Tripartite motif (TRIM) proteins are receiving increased research interest because of their roles in a wide range of cellular biological processes in innate immunity. In zebrafish (Danio rerio), the functions of the finTRIM (ftr) family are unclear. In the present study, we investigated the expression pattern of ftr12, ftr51, ftr67, ftr82, ftr83, and ftr84 in zebrafish for the first time. The results showed that ftr12, ftr67, and ftr84 are maternally expressed in the oocyte and highly expressed at the early stage (0-4 hpf) of embryo (P < 0.05), suggesting their involvement in the embryonic innate defense system. The ftr82 gene was highly expressed at 8 hpf (P < 0.05), which implied that the embryos could synthesize their own immunity-related mRNAs. However, ftr51 and ftr83 were highest at 8 hpf (2.33 and 51.53 relative to β-actin respectively) and might mediate embryonic development. The expression levels of ftr12, ftr51, and ftr67 were highest in the gill, intestines, and liver, respectively. Ftr82, ftr83, and ftr84 were predominantly expressed in the kidney, suggesting that these finTRIMs might play roles in both immunity and non-immunity-related tissue compartments. Zebrafish embryonic fibroblast (ZF4) cells were infected with Grass carp reovirus (GCRV) and Spring viremia of carp virus (SVCV). During GCRV infection, the expression of ftr12 was significantly upregulated from 12 h to 24 h; and ftr51 and ftr67 increased from 3 h to 12 h. The expressions of ftr82, ftr83, and ftr84 were only upregulated at 12 h, 12 h, and 24 h, respectively.
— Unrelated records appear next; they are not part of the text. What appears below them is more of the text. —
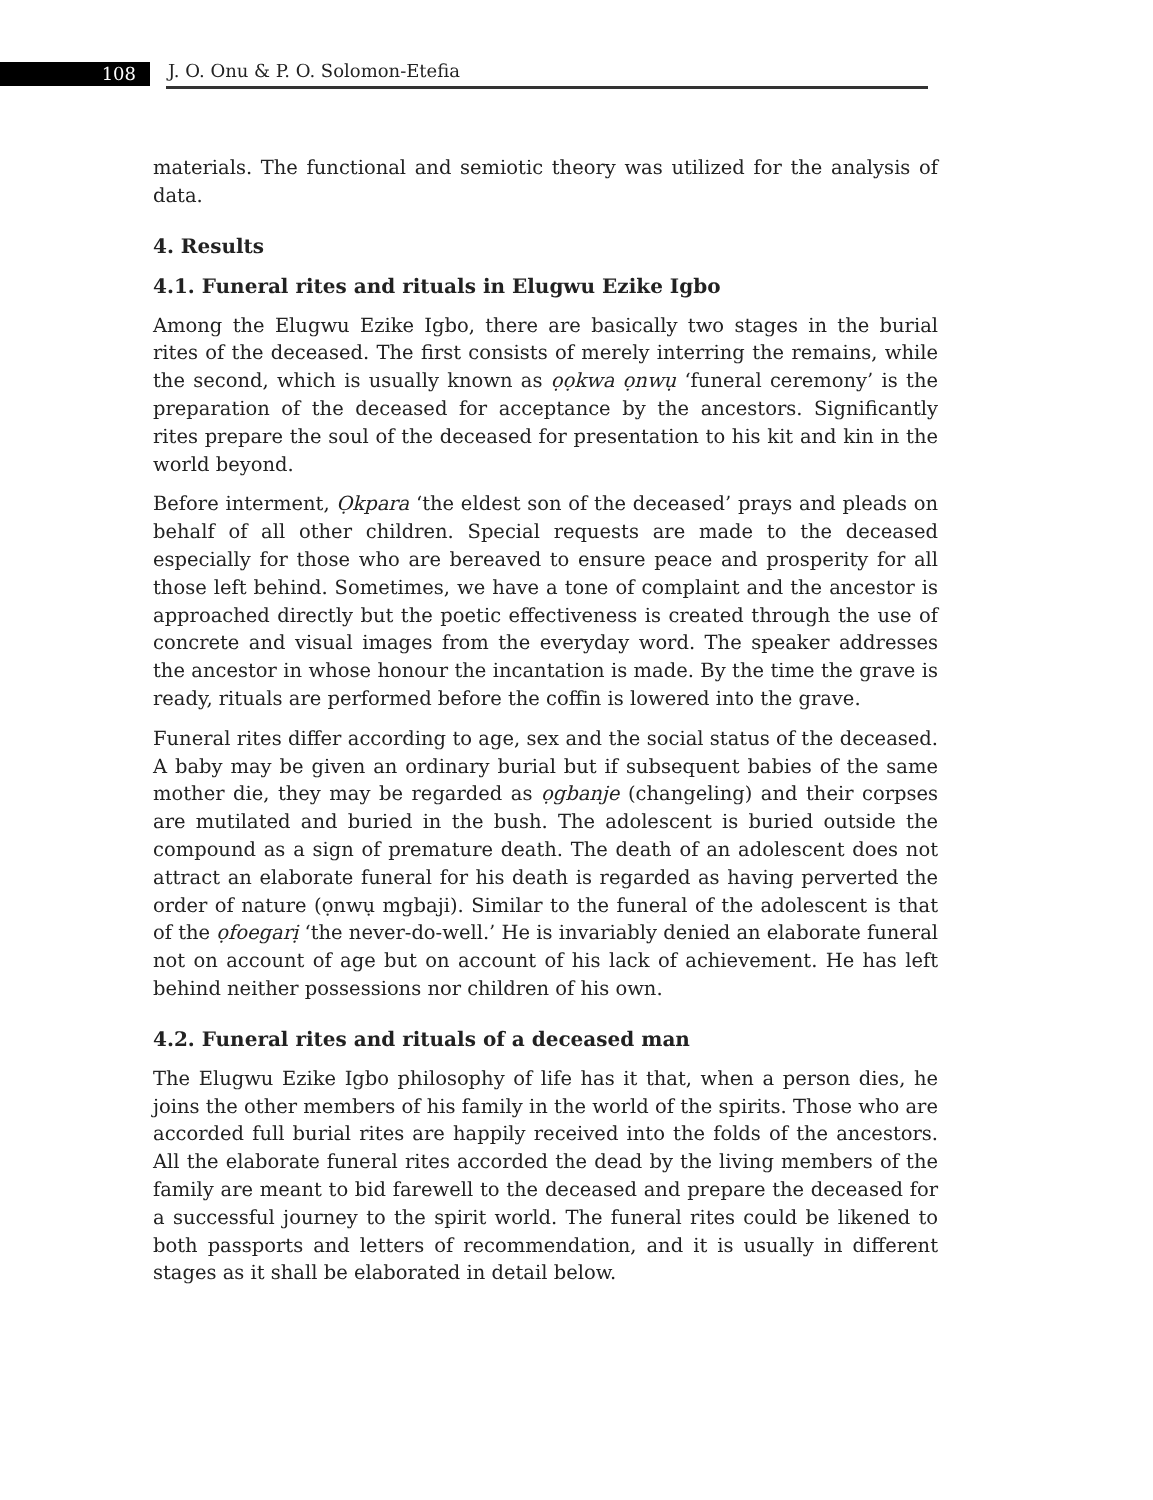108
J. O. Onu & P. O. Solomon-Etefia
materials. The functional and semiotic theory was utilized for the analysis of data.
4. Results
4.1. Funeral rites and rituals in Elugwu Ezike Igbo
Among the Elugwu Ezike Igbo, there are basically two stages in the burial rites of the deceased. The first consists of merely interring the remains, while the second, which is usually known as ọọkwa ọnwụ ‘funeral ceremony’ is the preparation of the deceased for acceptance by the ancestors. Significantly rites prepare the soul of the deceased for presentation to his kit and kin in the world beyond.
Before interment, Ọkpara ‘the eldest son of the deceased’ prays and pleads on behalf of all other children. Special requests are made to the deceased especially for those who are bereaved to ensure peace and prosperity for all those left behind. Sometimes, we have a tone of complaint and the ancestor is approached directly but the poetic effectiveness is created through the use of concrete and visual images from the everyday word. The speaker addresses the ancestor in whose honour the incantation is made. By the time the grave is ready, rituals are performed before the coffin is lowered into the grave.
Funeral rites differ according to age, sex and the social status of the deceased. A baby may be given an ordinary burial but if subsequent babies of the same mother die, they may be regarded as ọgbanje (changeling) and their corpses are mutilated and buried in the bush. The adolescent is buried outside the compound as a sign of premature death. The death of an adolescent does not attract an elaborate funeral for his death is regarded as having perverted the order of nature (ọnwụ mgbaji). Similar to the funeral of the adolescent is that of the ọfoegarị ‘the never-do-well.’ He is invariably denied an elaborate funeral not on account of age but on account of his lack of achievement. He has left behind neither possessions nor children of his own.
4.2. Funeral rites and rituals of a deceased man
The Elugwu Ezike Igbo philosophy of life has it that, when a person dies, he joins the other members of his family in the world of the spirits. Those who are accorded full burial rites are happily received into the folds of the ancestors. All the elaborate funeral rites accorded the dead by the living members of the family are meant to bid farewell to the deceased and prepare the deceased for a successful journey to the spirit world. The funeral rites could be likened to both passports and letters of recommendation, and it is usually in different stages as it shall be elaborated in detail below.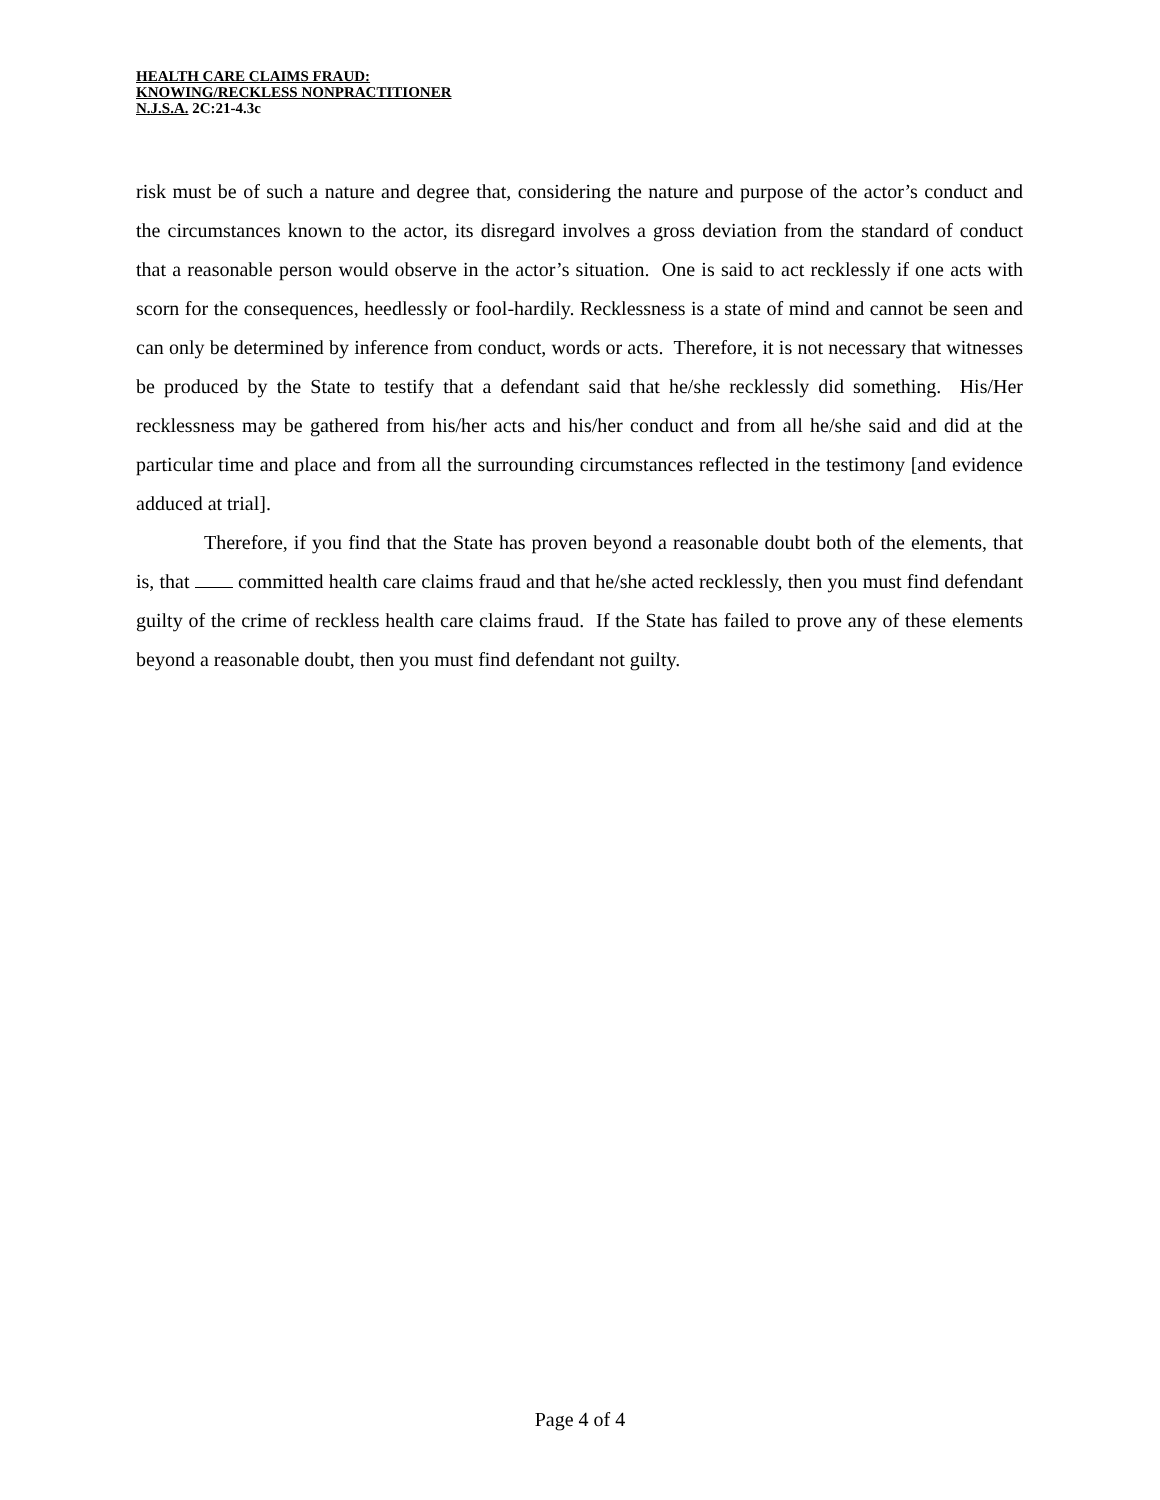HEALTH CARE CLAIMS FRAUD:
KNOWING/RECKLESS NONPRACTITIONER
N.J.S.A. 2C:21-4.3c
risk must be of such a nature and degree that, considering the nature and purpose of the actor’s conduct and the circumstances known to the actor, its disregard involves a gross deviation from the standard of conduct that a reasonable person would observe in the actor’s situation. One is said to act recklessly if one acts with scorn for the consequences, heedlessly or fool-hardily. Recklessness is a state of mind and cannot be seen and can only be determined by inference from conduct, words or acts. Therefore, it is not necessary that witnesses be produced by the State to testify that a defendant said that he/she recklessly did something. His/Her recklessness may be gathered from his/her acts and his/her conduct and from all he/she said and did at the particular time and place and from all the surrounding circumstances reflected in the testimony [and evidence adduced at trial].
Therefore, if you find that the State has proven beyond a reasonable doubt both of the elements, that is, that committed health care claims fraud and that he/she acted recklessly, then you must find defendant guilty of the crime of reckless health care claims fraud. If the State has failed to prove any of these elements beyond a reasonable doubt, then you must find defendant not guilty.
Page 4 of 4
All of these genes were significantly downregulated at 48 h (P < 0.05). Challenge with SVCV upregulated the expressions of ftr12 and ftr51 at 12 h and 48 h (P < 0.05), respectively, and ftr67 reached its highest expression level at 3 h. ftr82 showed only a slight upregulation at 6 h and 48 h, and ftr83 and ftr84 were consecutively increased, reaching their highest levels at 12 h (P < 0.05). Meanwhile, ftr67 and ftr83 were significantly downregulated at 48 h (P < 0.05). Our research demonstrated that ftr12, ftr51, ftr67, ftr82, ftr83, and ftr84 probably have important roles in innate immune responses and in non-immunity-related tissues.